• _Source excerpt_:
-=-=-=-=-

Training Architecture
=====================

The training stack now uses one shared path for both GRPO and MaxEnt runs.
The only intended objective-level divergence is inside
``maxent_grpo.training.trl_trainer``.

Flow Diagram
------------

.. code-block:: text

       CLI / Slurm Entrypoint
       (``src/maxent_grpo/grpo.py``)
                │
                ▼
      Shared Training Pipeline
      (``maxent_grpo.training.baseline``)
                │
                ▼
      Dataset + Prompt Mapping
      (shared ``prompt``/``answer`` transform)
                │
                ▼
      Reward Resolution
      (``maxent_grpo.training.rewards``)
                │
                ▼
      Objective + Loss
      (``maxent_grpo.training.trl_trainer``)
                │
                ▼
      TRL/HF Optimization + Checkpointing


Stage Breakdown
---------------

Entrypoint
    ``src/maxent_grpo/grpo.py`` is the canonical trainer entrypoint used for
    both GRPO and MaxEnt variants.

-=-=-=-=-

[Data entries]
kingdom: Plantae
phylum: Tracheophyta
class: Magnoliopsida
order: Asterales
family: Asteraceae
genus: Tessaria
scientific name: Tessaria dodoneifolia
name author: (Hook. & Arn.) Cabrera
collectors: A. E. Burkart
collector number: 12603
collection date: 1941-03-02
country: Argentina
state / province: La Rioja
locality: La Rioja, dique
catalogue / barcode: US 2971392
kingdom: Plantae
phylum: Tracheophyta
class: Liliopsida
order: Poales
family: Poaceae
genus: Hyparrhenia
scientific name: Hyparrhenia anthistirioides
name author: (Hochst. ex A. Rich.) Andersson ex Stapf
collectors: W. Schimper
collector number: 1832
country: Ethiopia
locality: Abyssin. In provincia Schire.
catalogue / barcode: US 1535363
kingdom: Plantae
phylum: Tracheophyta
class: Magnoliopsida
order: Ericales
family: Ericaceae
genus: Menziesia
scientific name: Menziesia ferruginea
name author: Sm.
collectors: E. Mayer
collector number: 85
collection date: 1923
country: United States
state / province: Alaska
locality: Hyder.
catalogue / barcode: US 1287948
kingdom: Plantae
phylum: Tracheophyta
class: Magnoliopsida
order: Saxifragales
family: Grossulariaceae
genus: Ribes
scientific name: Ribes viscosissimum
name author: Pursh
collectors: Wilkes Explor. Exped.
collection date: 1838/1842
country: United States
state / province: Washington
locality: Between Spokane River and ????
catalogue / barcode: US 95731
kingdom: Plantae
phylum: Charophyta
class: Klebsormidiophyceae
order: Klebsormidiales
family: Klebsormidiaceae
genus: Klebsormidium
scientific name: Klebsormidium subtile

-=-=-=-=-

• _Brief_:
Resume the training architecture page from its last sentence, writing what comes next.

• _Exercise output_:
Shared Pipeline
    :func:`maxent_grpo.training.baseline.run_baseline_training`
    performs all shared setup (dataset loading, prompt mapping, tokenizer/model,
    trainer wiring, train/eval, save/resume).

Rewards
    :mod:`maxent_grpo.training.rewards` resolves reward functions and weights
    with identical logic across both objectives.

Objective Boundary
    :mod:`maxent_grpo.training.trl_trainer` contains the objective-specific
    behavior (GRPO vs MaxEnt). Keep divergence localized here for fair
    comparisons.